[Data entries]
-- Opening Marker --
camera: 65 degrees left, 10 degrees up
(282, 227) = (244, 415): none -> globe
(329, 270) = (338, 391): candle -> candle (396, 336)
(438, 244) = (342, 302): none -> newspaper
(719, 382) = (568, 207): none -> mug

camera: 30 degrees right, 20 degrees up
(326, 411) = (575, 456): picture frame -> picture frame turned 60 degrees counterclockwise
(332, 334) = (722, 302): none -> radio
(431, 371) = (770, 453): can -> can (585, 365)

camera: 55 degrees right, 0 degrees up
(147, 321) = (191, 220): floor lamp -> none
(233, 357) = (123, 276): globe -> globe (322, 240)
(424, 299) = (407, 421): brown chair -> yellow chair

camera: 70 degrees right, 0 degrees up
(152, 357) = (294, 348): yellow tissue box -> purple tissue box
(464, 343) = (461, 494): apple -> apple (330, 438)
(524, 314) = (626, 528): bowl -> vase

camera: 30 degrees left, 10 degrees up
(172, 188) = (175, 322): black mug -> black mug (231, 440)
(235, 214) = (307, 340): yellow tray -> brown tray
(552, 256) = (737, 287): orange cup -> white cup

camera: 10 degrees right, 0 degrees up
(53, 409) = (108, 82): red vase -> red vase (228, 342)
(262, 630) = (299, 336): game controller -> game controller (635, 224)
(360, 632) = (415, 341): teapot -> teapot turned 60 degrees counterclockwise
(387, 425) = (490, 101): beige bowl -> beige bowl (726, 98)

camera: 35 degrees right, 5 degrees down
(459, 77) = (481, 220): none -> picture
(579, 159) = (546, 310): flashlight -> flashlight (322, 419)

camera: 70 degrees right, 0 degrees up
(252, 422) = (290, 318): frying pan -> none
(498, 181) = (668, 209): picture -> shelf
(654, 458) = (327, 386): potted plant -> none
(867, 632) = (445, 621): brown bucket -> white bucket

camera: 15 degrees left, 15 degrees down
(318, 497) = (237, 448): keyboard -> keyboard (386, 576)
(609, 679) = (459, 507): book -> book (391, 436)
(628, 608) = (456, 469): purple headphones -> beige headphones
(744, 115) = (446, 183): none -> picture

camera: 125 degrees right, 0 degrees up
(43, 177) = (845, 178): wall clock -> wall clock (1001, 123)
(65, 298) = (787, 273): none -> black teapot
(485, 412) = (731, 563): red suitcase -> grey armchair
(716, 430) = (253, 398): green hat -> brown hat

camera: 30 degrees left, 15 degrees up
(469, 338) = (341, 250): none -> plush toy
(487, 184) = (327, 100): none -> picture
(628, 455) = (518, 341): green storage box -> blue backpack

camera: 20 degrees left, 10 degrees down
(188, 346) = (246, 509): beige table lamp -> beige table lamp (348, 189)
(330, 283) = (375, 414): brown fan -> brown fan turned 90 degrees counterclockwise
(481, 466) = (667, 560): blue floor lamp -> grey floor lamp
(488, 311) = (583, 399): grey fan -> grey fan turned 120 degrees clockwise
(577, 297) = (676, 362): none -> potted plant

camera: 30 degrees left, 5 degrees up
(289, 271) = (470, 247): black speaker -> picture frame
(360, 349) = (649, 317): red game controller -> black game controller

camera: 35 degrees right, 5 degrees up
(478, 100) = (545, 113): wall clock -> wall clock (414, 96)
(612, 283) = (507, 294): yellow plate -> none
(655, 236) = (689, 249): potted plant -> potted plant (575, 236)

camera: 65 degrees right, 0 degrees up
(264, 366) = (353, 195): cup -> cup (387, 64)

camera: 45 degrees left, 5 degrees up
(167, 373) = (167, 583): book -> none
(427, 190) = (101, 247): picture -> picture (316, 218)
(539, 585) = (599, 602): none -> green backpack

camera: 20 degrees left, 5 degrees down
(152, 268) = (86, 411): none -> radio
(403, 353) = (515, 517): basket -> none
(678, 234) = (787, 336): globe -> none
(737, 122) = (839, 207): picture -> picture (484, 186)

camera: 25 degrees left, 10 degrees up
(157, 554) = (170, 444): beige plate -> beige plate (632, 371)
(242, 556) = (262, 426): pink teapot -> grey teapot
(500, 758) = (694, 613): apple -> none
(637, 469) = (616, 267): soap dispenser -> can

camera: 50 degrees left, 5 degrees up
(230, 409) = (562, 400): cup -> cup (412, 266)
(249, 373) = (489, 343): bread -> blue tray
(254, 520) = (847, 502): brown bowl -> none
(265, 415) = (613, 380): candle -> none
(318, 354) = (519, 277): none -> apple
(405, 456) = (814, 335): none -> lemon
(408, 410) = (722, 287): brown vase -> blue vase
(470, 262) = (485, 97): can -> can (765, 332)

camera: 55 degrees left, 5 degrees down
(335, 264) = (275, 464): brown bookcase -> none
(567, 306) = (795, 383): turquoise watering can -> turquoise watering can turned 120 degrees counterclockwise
-- Closing Marker --
*REQUIRED WORK*
Determine how many lines in the entries above hold the string "apple", then report that number and nothing further.

*EXERCISE RESPONSE*
3